1961 yılından itibaren uzun bir süre, Priştine’deki “Meto Bayraktar” Okulunda müdürlük yaparken, bugünkü Türk öğretmen kadrosunun da bilinçle yetişmelerini sağladı.
Bir ara Priştine Radyosunda Türk çocukları için programlar hazırladı.
Süreyya Yusuf son olarak, Priştine Üniversitesi’nde Türkoloji dersleri veriyordu.
Süreyya Yusuf
Yazın Yaşamı
Süreyya Yusuf’un yazın yaşamı, öykü yazarlığı ile başlamaktadır. Bu öykülerden kimileri kitap haline getirilmiştir, Ancak, O’nun asıl çalışma alanı folklor ve özellikle Türk Dili konuları olmuştur. Ayrıca Yugoslavya yazınından Türkçe’ye çeviriler yapmış ve yayımlamıştır. Keza Türk yazınından kimi ürünleri de Sırp-Hırvatça’ya çevirip, yayımlanmalarını sağlamıştır.
Süreyya Yusuf’un Türk kültürüne katkısı büyüktür.
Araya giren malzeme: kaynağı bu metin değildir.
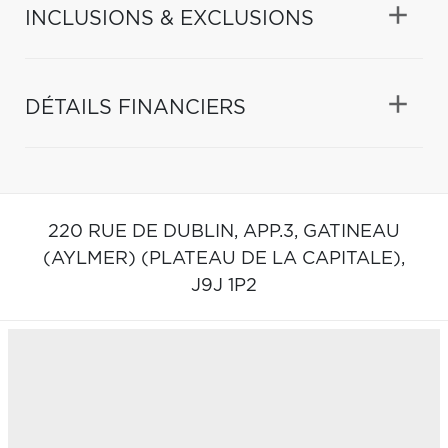
INCLUSIONS & EXCLUSIONS
DÉTAILS FINANCIERS
220 RUE DE DUBLIN, APP.3,
GATINEAU
(AYLMER) (PLATEAU DE LA CAPITALE),
J9J 1P2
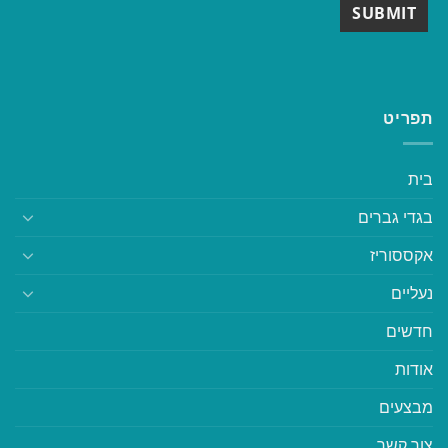
תפריט
בית
בגדי גברים
אקססוריז
נעליים
חדשים
אודות
מבצעים
צור קשר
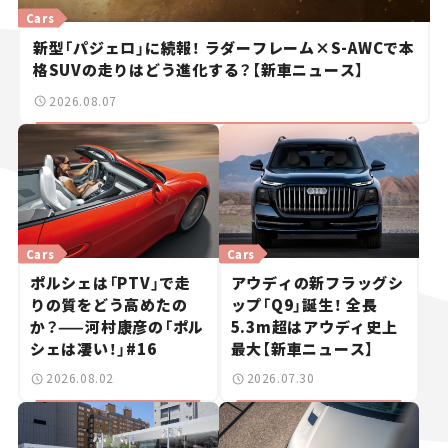
Cars
新型「パジェロ」に続報！ ラダーフレーム×S-AWCで本
格SUVの走りはどう進化する？【新車ニュース】
2026.08.07
Cars
Cars
ポルシェは「PTV」で走
アウディの新フラッグシ
りの質をどう高めたの
ップ「Q9」誕生！ 全長
か？——河村康彦の「ポル
5.3m超はアウディ史上
シェは凄い！」#16
最大【新車ニュース】
2026.08.02
2026.07.30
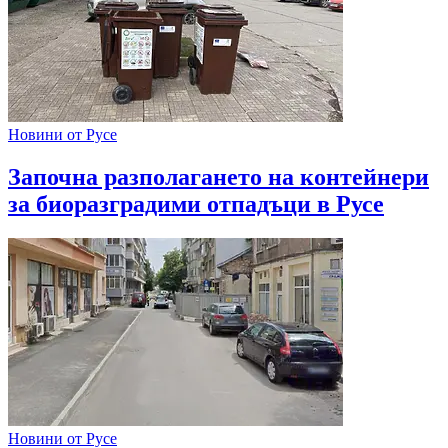
Новини от Русе
Започна разполагането на контейнери
за биоразградими отпадъци в Русе
Новини от Русе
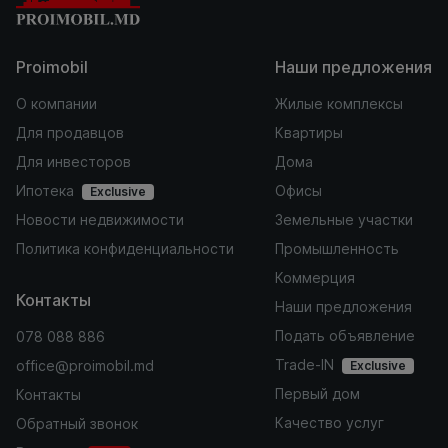
Proimobil
Наши предложения
О компании
Жилые комплексы
Для продавцов
Квартиры
Для инвесторов
Дома
Ипотека
Офисы
Exclusive
Новости недвижимости
Земельные участки
Политика конфиденциальности
Промышленность
Коммерция
Контакты
Наши предложения
Подать объявление
078 088 886
Trade-IN
office@proimobil.md
Exclusive
Первый дом
Контакты
Качество услуг
Обратный звонок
Özellikle Yugoslavya’da yaşayan Türkler’in, gelenekleriyle, görenekleriyle ve öz kültürleriyle ayakta kalabilmelerinde O’nun payı yadsınamaz. Elimde onunla ilgili geniş bir kaynakça bulunmaktadır. Ancak, bunu, bir gazete yazısı içerisinde yayımlamak mümkün değildir.
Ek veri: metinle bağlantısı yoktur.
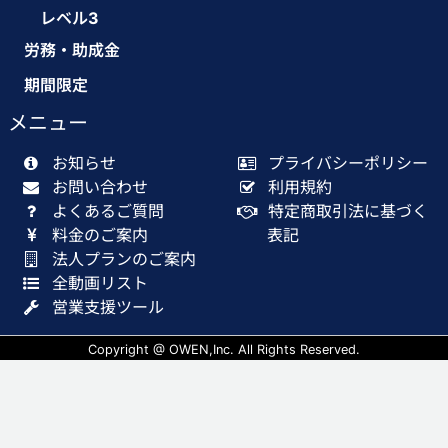
レベル3
労務・助成金
期間限定
メニュー
お知らせ
プライバシーポリシー
お問い合わせ
利用規約
よくあるご質問
特定商取引法に基づく
料金のご案内
表記
法人プランのご案内
全動画リスト
営業支援ツール
Copyright @ OWEN,Inc. All Rights Reserved.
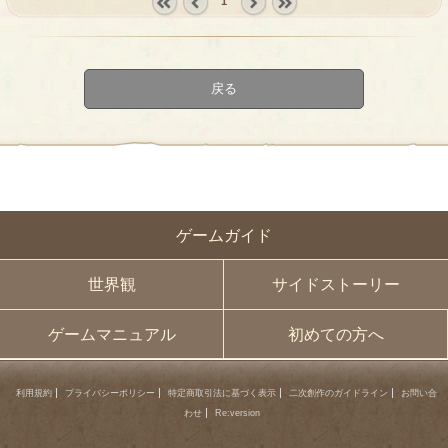
1
« first
‹
next ›
last »
prev
戻る
ゲームガイド
世界観
サイドストーリー
ゲームマニュアル
初めての方へ
利用規約
プライバシーポリシー
特定商取引法に基づく表示
二次創作のガイドライン
お問い合
わせ
Re:version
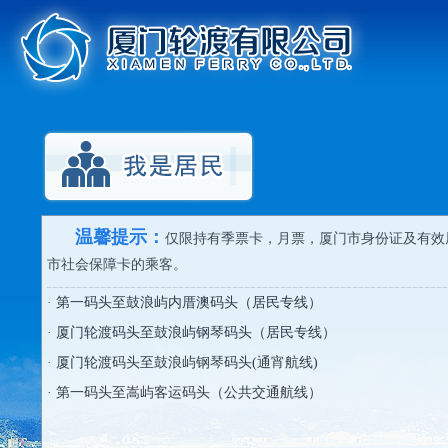
温馨提示：
仅限持有季票卡，月票，厦门市身份证及有效
市社会保障卡的乘客。
·
第一码头至鼓浪屿内厝澳码头（居民专线）
·
厦门轮渡码头至鼓浪屿钢琴码头（居民专线）
·
厦门轮渡码头至鼓浪屿钢琴码头(通宵航线)
·
第一码头至嵩屿客运码头（公共交通航线）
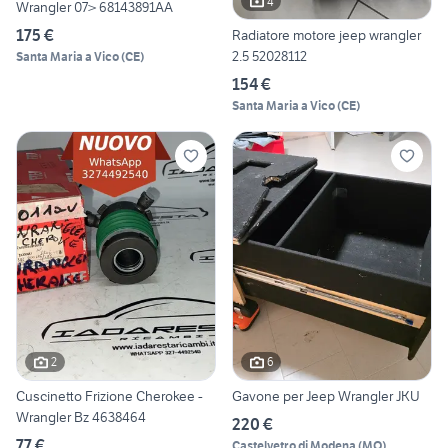
4
Wrangler 07> 68143891AA
175 €
Radiatore motore jeep wrangler
2.5 52028112
Santa Maria a Vico
(
CE
)
154 €
Santa Maria a Vico
(
CE
)
2
6
Cuscinetto Frizione Cherokee -
Gavone per Jeep Wrangler JKU
Wrangler Bz 4638464
220 €
77 €
Castelvetro di Modena
(
MO
)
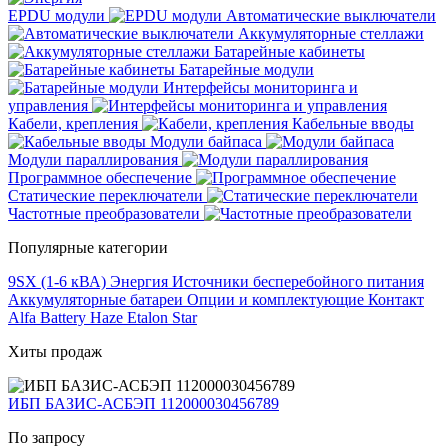
EPDU модули
Автоматические выключатели
Аккумуляторные стеллажи
Батарейные кабинеты
Батарейные модули
Интерфейсы мониторинга и
управления
Кабели, крепления
Кабельные вводы
Модули байпаса
Модули параллирования
Программное обеспечение
Статические переключатели
Частотные преобразователи
Популярные категории
9SX (1-6 кВА)
Энергия
Источники бесперебойного питания
Аккумуляторные батареи
Опции и комплектующие
Контакт
Alfa Battery
Haze
Etalon
Star
Хиты продаж
ИБП БАЗИС-АСБЭП 112000030456789
По запросу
Kosova Türklüğünün canlı bir biçimde ayakta kalmış olmasında büyük payı olan Süreyya Yusuf’un kitap bütünlüğünde yayımlanan çalışmaları şunlardır:
1.Dilimiz ve Biz, Sevinç Yayınları, Üsküp,1972
2.Dilbilgisi (Lise ve ortaokullar için), Prosvetno Delo Yayınları, Üsküp,1975
3.Ali Aga (Öyküler), Tan Yayınları, Priştine,1976
4.Yugoslavya Türk Şiiri Antolojisi, Tan Yayınları, Priştine,1977
5.Dil Çalışmaları, Tan Yayınları, Priştine 1984
6.Öyküler, Tan Yayınları, Priştine 1982
7.Ömrümün Tek Rüyası (oyun) 1972
Çeviriler
1.Branislav Nusiç, Ramazan Akşamları, İstanbul, 1971
2.Fazıl Hüsnü Dağlarca, Çejnya (Özlem), Priştine,1976
3.Aziz Nesin’in Öyküleri, Priştine, 1977
4.Miroslav Kırleja, Glambay Beyler (Tiyatro),1973
Süreyya Yusuf, Kosova’da yayımlanan Çevren Dergisi’nin bir süre Sorumlu Yazarlığı görevini de üstlenmiştir.
Gerek Çevren Dergisi’nin, gerekse Sesler Dergisi ile, Tan ve Birlik Gazetelerinin Yugoslavya’da, Türkçe olarak yayımlanmış olduklarını da belirtmekte yarar vardır. Çevren üç aylık, Sesler ise aylık dergiler idi. Birlik Gazetesi haftada üç gün, Tan ise haftada bir gün yayımlanıyordu.. Bunlardan başka, yine Türkçe yayımlanan Sevinç ve Tomurcuk dergileri vardı. Birlik ve Sesler Üsküp’teki Nova Makedonya Basımevinde, Çevren ve Tan Kosova’da basılıyordu. Öte yandan zaman zaman Prizren’de yayımlanan “Doğru Yol” ve “Esin” adlı Türkçe dergilerin varlığını da duyurmak isteriz. Tüm bunlardan başka, çok sayıda Türkçe kitabın, Yugoslavya Türkleri tarafından basılıp, yayılmış olduğunu da eklemeliyim.
Doğumunun 100.Yıldönümünde bu kısa yazıyla andığımız Süreyya Yusuf’a ilişkin yazımızı noktalarken, merhuma Allah’tan rahmet diliyoruz.